In two weeks. What I like is that I didn’t drop a drastic amount of weight. I mean, I would have loved that but I also know that means I didn’t do it right and it will come back on. I am dropping enough that I can visibly see a difference in myself and feel it in my clothes.
I have gained more energy, more motivation (hello Crossfit!), my cravings for food have decreased, I don’t feel as jittery and anxious all day, I’m sleeping better, and I feel amazing all the way around.
The best part of all of this is my free day, which was today. This is a legitimate, non-cheating way to still have foods you love, but don’t need to eat everyday. Sam has lost a lot of weight several times before, and worked with different trainers, so he vouched for this when I asked him about it. On Saturdays, I can eat whatever I want. And I have, with the results above. It “shocks” your system in a way, so that your body doesn’t just get used to the new diet and plateau (it’s way more technical than that but I’m giving basics). It doesn’t affect your weight loss, but rather allows it to continue.

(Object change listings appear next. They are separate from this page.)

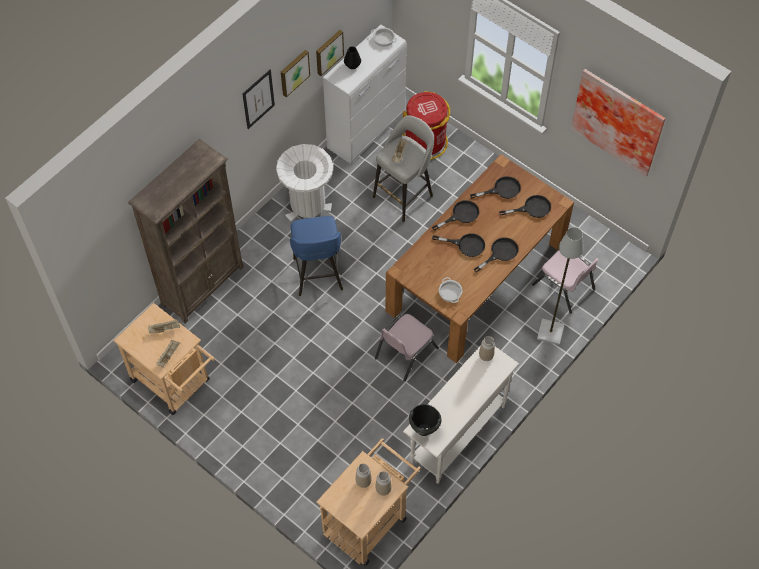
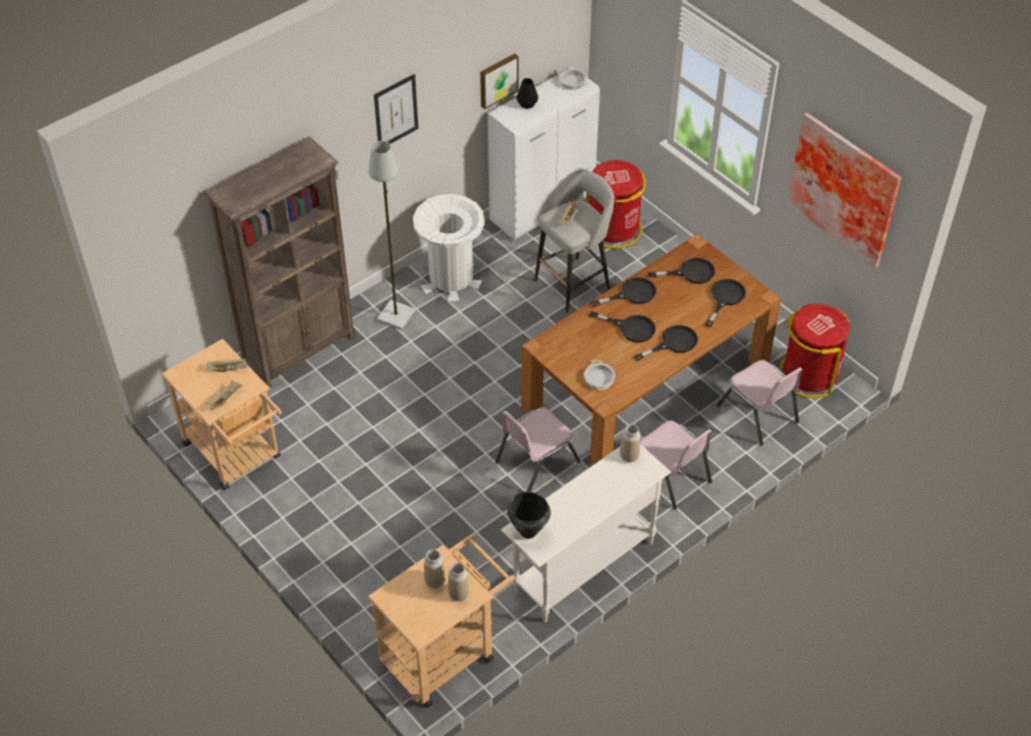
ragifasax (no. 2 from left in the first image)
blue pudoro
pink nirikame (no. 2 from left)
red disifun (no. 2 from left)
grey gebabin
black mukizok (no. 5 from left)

Then tomorrow, I reset. SkinnyTaste.com has been what I use for quick, easy meals each night that all of us love. I can still drink coffee – I just add unsweetened almond milk and cinnamon to it. Whenever I have a massive craving I just note it for Saturday, and it’s bearable. But those are becoming few and far between. I’m not always hungry anymore, always thinking about the next meal and then feel guilty.
So 2 weeks down, 8 to go. I’m trying to make this more of a lifestyle change than just a 10 weeks and back to all the carbs you can eat kind of thing. Slowly it’s becoming that.
If you want to join me, I’d love the motivation, partnership, and accountability on this! The membership includes meal ideas, videos of how to do this, two 20 minute exercise videos for the week (that’s it!), and tips for cravings and help.
After all, 10 weeks is going to pass anyway. Might as well have something to show for it.